Paper: “Increasing Soil Organic Carbon to Mitigate Greenhouse Gases and Increase Climate Resiliency for California,” California’s Fourth Climate Change Assessment, California Natural Resources Agency. Publication number: CCCA4-CNRA-2018-006.

Research Team: Flint, L., Flint, A., Stern, M., Mayer, A., Vergara, S., Silver, W., Casey, F., Franco, F., Byrd, K., Sleeter, B., Alvarez, P., Creque, J., Estrada, T., Cameron, D. (U.S. Geological Survey).

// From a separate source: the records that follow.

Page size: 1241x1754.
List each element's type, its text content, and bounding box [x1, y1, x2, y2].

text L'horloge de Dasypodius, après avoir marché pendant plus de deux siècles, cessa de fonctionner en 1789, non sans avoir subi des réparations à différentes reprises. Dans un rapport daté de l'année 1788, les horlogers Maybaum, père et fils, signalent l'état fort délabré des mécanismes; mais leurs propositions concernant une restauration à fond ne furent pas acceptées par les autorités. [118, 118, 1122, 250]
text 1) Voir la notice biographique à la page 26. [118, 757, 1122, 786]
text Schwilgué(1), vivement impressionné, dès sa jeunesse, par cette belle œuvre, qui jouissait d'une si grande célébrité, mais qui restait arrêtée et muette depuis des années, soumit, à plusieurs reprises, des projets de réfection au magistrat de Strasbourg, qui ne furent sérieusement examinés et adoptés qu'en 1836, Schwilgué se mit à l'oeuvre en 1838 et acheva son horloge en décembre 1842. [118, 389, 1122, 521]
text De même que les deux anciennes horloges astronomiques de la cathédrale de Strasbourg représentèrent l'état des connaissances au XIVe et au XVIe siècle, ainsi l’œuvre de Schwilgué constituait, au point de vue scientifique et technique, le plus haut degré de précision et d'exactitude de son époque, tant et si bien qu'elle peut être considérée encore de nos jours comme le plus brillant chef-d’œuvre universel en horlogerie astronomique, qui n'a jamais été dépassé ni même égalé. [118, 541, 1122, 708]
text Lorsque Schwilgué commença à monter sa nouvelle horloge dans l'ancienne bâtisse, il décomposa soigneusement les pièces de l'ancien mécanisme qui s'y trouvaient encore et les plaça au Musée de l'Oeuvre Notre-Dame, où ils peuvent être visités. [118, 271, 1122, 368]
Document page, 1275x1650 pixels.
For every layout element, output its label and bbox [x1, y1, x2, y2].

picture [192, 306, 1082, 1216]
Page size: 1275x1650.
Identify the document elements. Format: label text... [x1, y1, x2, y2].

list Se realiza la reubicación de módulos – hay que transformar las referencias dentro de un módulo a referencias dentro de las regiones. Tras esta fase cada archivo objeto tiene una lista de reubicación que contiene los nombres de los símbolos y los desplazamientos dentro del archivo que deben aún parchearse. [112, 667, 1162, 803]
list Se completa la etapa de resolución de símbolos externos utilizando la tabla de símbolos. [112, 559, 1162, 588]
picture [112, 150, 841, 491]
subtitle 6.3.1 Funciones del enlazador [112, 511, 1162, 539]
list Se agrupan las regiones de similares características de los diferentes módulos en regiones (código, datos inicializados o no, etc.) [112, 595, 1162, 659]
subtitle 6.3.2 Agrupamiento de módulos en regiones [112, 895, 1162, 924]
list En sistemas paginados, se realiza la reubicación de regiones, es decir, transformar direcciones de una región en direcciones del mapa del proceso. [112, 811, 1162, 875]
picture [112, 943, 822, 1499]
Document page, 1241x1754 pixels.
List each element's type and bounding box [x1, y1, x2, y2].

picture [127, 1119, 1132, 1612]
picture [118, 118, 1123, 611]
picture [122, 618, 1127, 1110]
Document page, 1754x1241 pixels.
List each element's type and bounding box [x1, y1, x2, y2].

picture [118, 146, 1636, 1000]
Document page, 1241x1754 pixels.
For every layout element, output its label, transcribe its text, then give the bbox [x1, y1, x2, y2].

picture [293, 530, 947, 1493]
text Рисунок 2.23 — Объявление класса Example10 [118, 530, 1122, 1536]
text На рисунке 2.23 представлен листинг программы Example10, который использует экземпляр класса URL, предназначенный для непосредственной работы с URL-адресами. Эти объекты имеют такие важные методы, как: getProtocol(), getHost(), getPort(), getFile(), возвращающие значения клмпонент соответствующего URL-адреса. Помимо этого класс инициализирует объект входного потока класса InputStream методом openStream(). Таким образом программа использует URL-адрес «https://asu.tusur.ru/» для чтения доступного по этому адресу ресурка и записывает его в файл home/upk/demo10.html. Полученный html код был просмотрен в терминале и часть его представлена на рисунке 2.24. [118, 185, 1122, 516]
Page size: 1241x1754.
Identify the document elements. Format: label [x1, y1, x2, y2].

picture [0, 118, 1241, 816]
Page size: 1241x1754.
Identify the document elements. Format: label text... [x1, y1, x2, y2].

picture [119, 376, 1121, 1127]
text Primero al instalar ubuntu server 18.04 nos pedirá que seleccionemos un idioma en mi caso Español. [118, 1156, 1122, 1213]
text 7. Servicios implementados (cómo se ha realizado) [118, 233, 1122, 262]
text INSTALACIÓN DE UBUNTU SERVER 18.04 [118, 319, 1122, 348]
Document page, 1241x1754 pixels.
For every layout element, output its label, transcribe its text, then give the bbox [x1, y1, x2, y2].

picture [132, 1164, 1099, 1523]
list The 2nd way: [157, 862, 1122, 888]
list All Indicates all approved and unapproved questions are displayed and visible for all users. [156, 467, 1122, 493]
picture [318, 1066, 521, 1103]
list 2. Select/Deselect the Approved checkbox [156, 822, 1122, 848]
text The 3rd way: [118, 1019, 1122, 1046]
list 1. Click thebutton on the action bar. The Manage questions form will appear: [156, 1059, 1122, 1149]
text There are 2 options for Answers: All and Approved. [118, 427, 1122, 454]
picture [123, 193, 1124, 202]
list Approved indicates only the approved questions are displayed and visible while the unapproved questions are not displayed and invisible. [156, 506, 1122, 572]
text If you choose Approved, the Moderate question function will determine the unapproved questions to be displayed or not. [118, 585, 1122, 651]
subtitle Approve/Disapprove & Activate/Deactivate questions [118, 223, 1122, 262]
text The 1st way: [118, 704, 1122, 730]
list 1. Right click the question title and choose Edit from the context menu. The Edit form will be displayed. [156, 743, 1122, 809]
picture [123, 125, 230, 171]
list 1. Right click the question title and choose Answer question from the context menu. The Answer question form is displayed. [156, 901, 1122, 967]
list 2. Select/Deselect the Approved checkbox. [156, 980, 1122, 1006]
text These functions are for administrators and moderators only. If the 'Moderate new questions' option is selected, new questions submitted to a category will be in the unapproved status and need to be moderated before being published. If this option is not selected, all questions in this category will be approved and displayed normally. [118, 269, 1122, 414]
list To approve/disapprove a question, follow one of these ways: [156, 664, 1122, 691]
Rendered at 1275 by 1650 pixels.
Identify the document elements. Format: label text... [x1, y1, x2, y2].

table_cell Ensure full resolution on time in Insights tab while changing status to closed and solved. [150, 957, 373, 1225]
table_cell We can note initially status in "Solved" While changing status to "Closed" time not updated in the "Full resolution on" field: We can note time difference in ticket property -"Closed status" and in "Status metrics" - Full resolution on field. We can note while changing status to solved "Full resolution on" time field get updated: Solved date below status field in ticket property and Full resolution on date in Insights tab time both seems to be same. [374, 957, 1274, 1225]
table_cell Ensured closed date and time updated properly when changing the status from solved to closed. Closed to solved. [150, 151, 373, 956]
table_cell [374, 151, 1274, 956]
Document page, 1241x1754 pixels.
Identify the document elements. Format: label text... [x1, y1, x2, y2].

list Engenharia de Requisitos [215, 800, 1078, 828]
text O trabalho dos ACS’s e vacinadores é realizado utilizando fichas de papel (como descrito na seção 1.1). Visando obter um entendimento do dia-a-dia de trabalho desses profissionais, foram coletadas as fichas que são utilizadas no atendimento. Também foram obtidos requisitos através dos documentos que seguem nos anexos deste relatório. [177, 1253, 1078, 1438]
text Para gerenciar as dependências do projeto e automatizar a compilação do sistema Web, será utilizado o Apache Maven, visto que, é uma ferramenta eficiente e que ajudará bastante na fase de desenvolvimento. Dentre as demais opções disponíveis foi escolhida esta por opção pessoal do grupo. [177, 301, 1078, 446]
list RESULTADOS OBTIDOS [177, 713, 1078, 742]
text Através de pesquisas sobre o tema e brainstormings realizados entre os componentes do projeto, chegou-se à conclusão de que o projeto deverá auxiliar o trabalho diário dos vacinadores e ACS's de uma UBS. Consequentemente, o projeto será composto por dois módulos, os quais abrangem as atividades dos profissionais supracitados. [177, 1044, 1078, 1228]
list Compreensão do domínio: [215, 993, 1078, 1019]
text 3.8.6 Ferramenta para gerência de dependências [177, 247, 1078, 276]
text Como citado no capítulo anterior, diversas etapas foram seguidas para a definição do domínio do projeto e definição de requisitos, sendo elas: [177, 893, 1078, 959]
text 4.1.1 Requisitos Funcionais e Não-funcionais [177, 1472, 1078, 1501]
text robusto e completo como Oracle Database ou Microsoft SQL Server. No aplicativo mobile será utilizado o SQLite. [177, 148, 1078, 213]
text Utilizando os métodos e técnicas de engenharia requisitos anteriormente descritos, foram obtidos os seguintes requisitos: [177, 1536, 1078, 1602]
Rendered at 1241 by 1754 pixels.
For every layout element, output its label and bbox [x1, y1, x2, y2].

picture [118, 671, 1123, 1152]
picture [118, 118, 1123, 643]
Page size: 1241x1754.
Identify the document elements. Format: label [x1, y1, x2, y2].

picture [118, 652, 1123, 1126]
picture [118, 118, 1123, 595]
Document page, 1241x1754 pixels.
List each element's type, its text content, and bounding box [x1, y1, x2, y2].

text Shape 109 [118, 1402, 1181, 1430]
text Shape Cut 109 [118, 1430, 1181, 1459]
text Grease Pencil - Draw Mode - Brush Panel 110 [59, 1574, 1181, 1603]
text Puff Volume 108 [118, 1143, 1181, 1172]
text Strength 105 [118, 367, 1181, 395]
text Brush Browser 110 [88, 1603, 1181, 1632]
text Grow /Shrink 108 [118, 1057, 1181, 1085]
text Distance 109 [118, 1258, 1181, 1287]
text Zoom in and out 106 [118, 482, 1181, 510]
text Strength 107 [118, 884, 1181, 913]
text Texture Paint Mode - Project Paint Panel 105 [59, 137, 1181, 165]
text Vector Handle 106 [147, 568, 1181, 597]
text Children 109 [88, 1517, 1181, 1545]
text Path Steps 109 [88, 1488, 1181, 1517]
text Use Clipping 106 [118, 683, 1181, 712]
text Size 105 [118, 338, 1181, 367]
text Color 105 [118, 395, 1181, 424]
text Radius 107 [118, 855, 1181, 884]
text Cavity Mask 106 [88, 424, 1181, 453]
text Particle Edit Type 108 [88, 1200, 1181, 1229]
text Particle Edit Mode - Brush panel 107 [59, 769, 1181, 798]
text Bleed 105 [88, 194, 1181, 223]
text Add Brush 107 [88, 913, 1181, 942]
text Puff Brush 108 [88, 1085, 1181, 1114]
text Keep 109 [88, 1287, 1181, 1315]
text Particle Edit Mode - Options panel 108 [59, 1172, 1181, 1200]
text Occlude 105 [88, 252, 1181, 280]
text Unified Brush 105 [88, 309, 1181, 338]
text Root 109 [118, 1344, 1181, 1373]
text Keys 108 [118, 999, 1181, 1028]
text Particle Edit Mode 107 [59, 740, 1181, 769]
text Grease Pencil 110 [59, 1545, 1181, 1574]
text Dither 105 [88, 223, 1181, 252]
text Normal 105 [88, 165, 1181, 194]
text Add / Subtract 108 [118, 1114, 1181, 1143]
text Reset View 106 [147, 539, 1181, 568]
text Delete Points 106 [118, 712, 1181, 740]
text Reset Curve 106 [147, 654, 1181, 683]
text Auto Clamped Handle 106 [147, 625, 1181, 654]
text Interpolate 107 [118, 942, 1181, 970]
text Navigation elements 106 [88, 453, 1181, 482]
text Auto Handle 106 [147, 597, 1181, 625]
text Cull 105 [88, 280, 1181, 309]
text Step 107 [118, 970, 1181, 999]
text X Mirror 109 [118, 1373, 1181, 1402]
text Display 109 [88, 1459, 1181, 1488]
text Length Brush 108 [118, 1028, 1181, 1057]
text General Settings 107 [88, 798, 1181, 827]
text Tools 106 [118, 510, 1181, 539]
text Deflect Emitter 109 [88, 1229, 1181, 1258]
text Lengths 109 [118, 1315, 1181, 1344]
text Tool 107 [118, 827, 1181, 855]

Findings: Study results indicate that a one-time ¼” application of compost to rangelands can lead to carbon sequestration rates in soils that are maximized after approximately 15 years, and more than offset greenhouse gas emissions stimulated by the compost addition for at least five decades longer. Modeled increases in total soil organic matter of 3% enhanced hydrologic benefits across 97% of working lands, and reduced climate change impacts. Economic valuation indicated all benefits increasing over time, demonstrating a large potential for the California carbon market to support incentives in regionalizing the impacts in the coming decades. Socioeconomic and related land use pressures pose barriers to implementing management practices to increase soil organic matter by driving conversion of rangeland to urban or to more greenhouse-gas emission intensive agriculture. Results can be effectively used with land use change scenarios to identify where on California’s working lands hydrologic benefits of soil organic matter enhancement coincide with development risk, highlighting counties in California in which there may be resilience to climate change when strategic soil management and land conservation are combined.